• What you will do
Search the material for "latest" and show all lines that contain it.
(Source material)
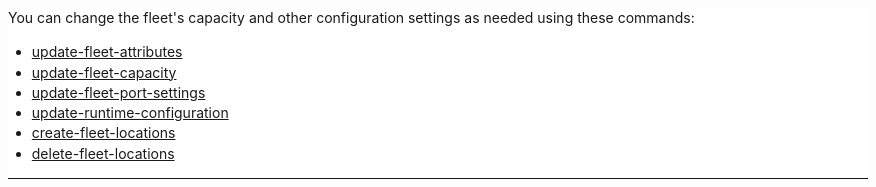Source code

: You can change the fleet's capacity and other configuration settings as needed using these commands:
+ [update\-fleet\-attributes](https://docs.aws.amazon.com/cli/latest/reference/gamelift/update-fleet-attributes.html)
+ [update\-fleet\-capacity](https://docs.aws.amazon.com/cli/latest/reference/gamelift/update-fleet-capacity.html)
+ [update\-fleet\-port\-settings](https://docs.aws.amazon.com/cli/latest/reference/gamelift/update-fleet-port-settings.html)
+ [update\-runtime\-configuration](https://docs.aws.amazon.com/cli/latest/reference/gamelift/update-runtime-configuration.html)
+ [create\-fleet\-locations](https://docs.aws.amazon.com/cli/latest/reference/gamelift/create-fleet-locations.html)
+ [delete\-fleet\-locations](https://docs.aws.amazon.com/cli/latest/reference/gamelift/delete-fleet-locations.html)

------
(End Source material)
• Answer to this problem
+ [update\-fleet\-attributes](https://docs.aws.amazon.com/cli/latest/reference/gamelift/update-fleet-attributes.html)
+ [update\-fleet\-capacity](https://docs.aws.amazon.com/cli/latest/reference/gamelift/update-fleet-capacity.html)
+ [update\-fleet\-port\-settings](https://docs.aws.amazon.com/cli/latest/reference/gamelift/update-fleet-port-settings.html)
+ [update\-runtime\-configuration](https://docs.aws.amazon.com/cli/latest/reference/gamelift/update-runtime-configuration.html)
+ [create\-fleet\-locations](https://docs.aws.amazon.com/cli/latest/reference/gamelift/create-fleet-locations.html)
+ [delete\-fleet\-locations](https://docs.aws.amazon.com/cli/latest/reference/gamelift/delete-fleet-locations.html)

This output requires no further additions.